→ **Exercise objective**:
All lines of the material that contain "Fruits" must be copied out.

→ **Information shown**:
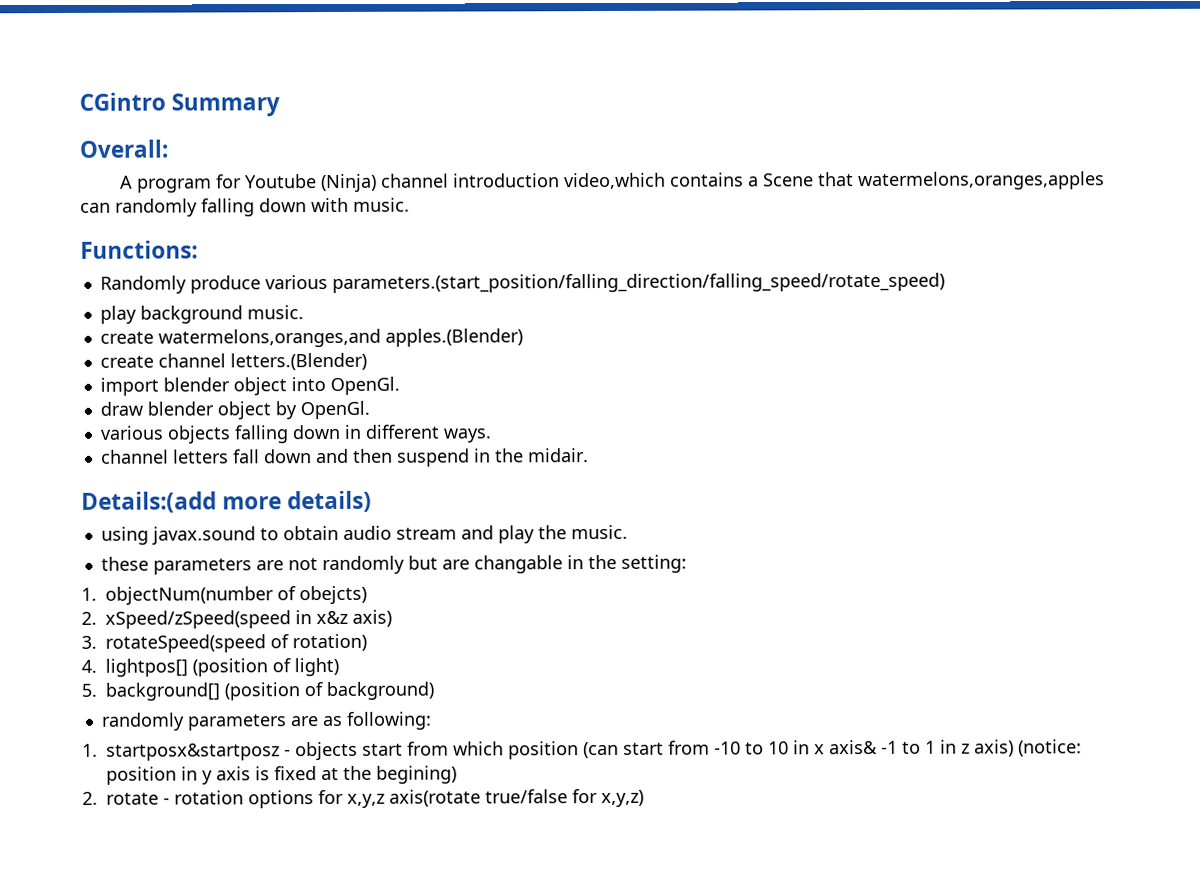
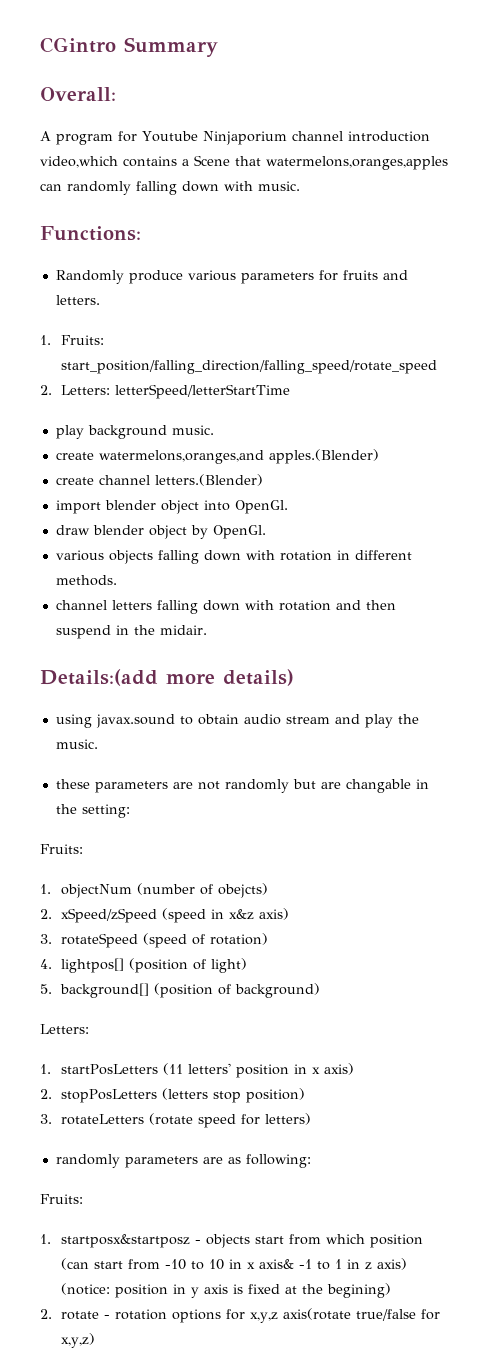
[321,173,378,193] (Ninja) -> [202,131,287,145] Ninjaporium
[331,272,945,293] parameters.(start_position/falling_direction/falling_speed/rotate_speed) -> [240,270,408,284] [55,295,100,305] [40,335,104,345] [60,360,437,374] [40,384,290,399] parameters for fruits and letters. // 1. Fruits: start_position/falling_direction/falling_speed/rotate_speed // 2. Letters: letterSpeed/letterStartTime
(341, 432) none -> [245,550,332,561] with rotation
[442,428,492,443] ways. -> [55,575,117,586] methods.
[232,449,312,464] fall down -> [156,600,331,614] falling down with rotation
[81,586,275,605] // 1. objectNum(number -> [40,844,83,854] [40,883,195,898] // Fruits: // 1. objectNum (number
[105,610,292,629] xSpeed/zSpeed(speed -> [60,908,206,923] xSpeed/zSpeed (speed
[105,634,267,653] rotateSpeed(speed -> [60,933,187,948] rotateSpeed (speed
(435, 691) none -> [40,1024,89,1034] [40,1063,354,1078] [40,1088,305,1103] [40,1113,311,1128] // Letters: // 1. startPosLetters (11 letters' position in x axis) // 2. stopPosLetters (letters stop position) // 3. rotateLetters (rotate speed for letters)
(432, 720) none -> [40,1194,83,1204] // Fruits:

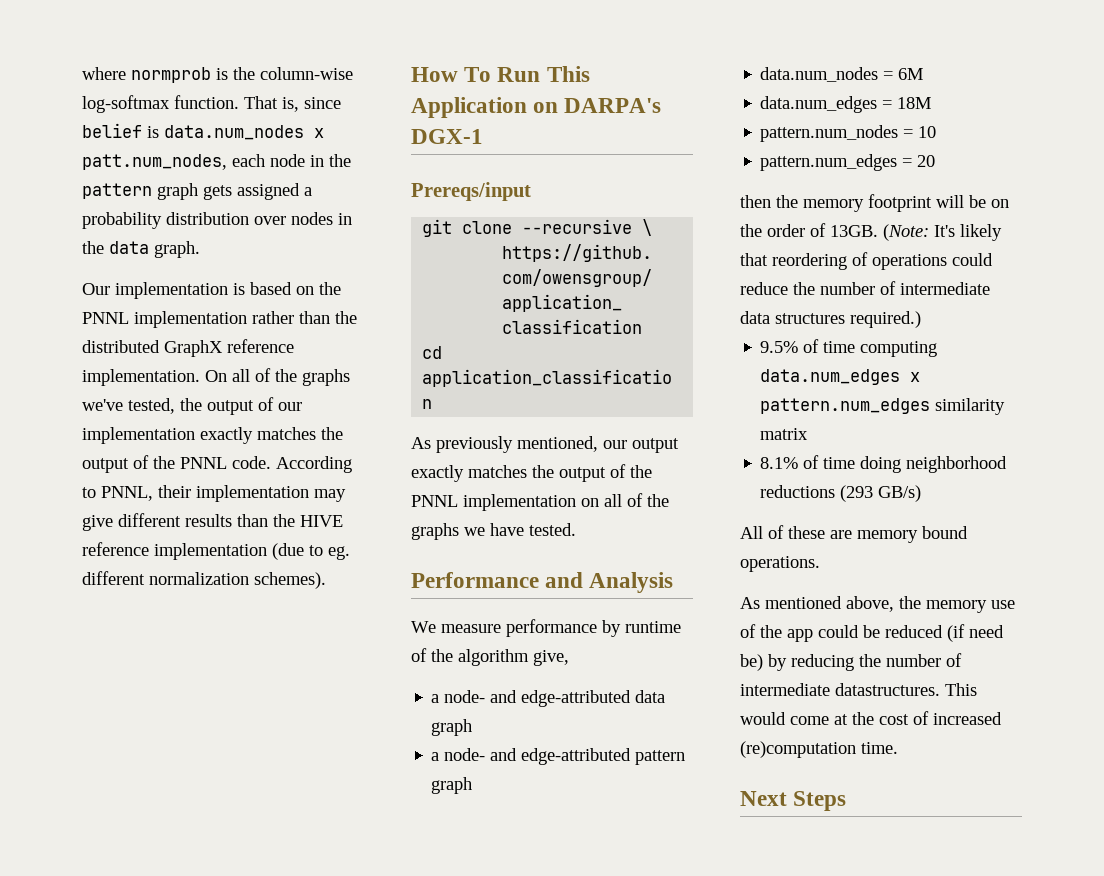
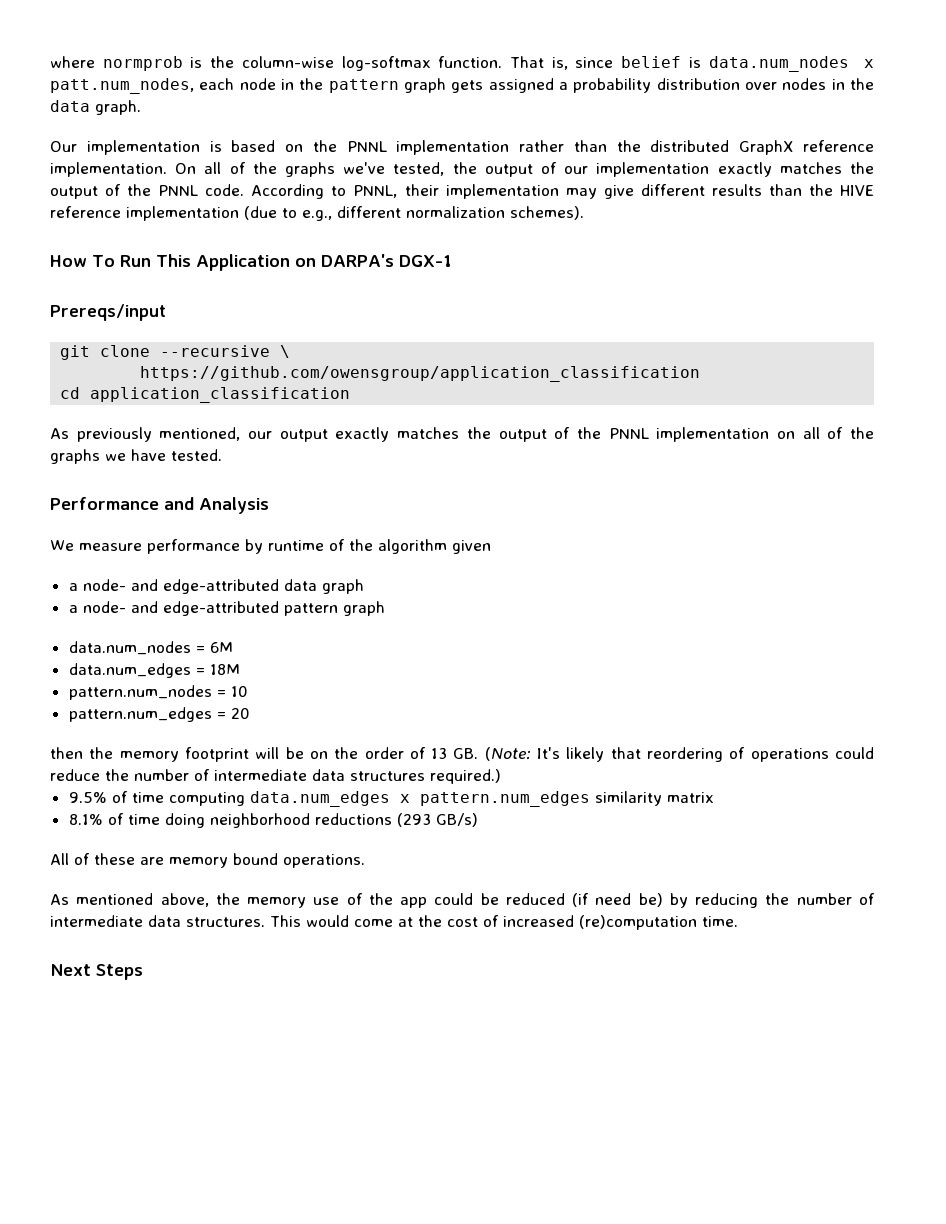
[328,546,350,560] eg. -> [302,210,332,221] e.g.,
[533,650,569,666] give, -> [452,540,491,554] given
[830,225,878,237] 13GB. -> [431,748,479,759] 13 GB.
[835,683,940,696] datastructures. -> [148,915,265,927] data structures.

→ **Answer**:
[331,272,945,293] parameters.(start_position/falling_direction/falling_speed/rotate_speed) -> [240,270,408,284] [55,295,100,305] [40,335,104,345] [60,360,437,374] [40,384,290,399] parameters for fruits and letters. // 1. Fruits: start_position/falling_direction/falling_speed/rotate_speed // 2. Letters: letterSpeed/letterStartTime
[81,586,275,605] // 1. objectNum(number -> [40,844,83,854] [40,883,195,898] // Fruits: // 1. objectNum (number
(432, 720) none -> [40,1194,83,1204] // Fruits:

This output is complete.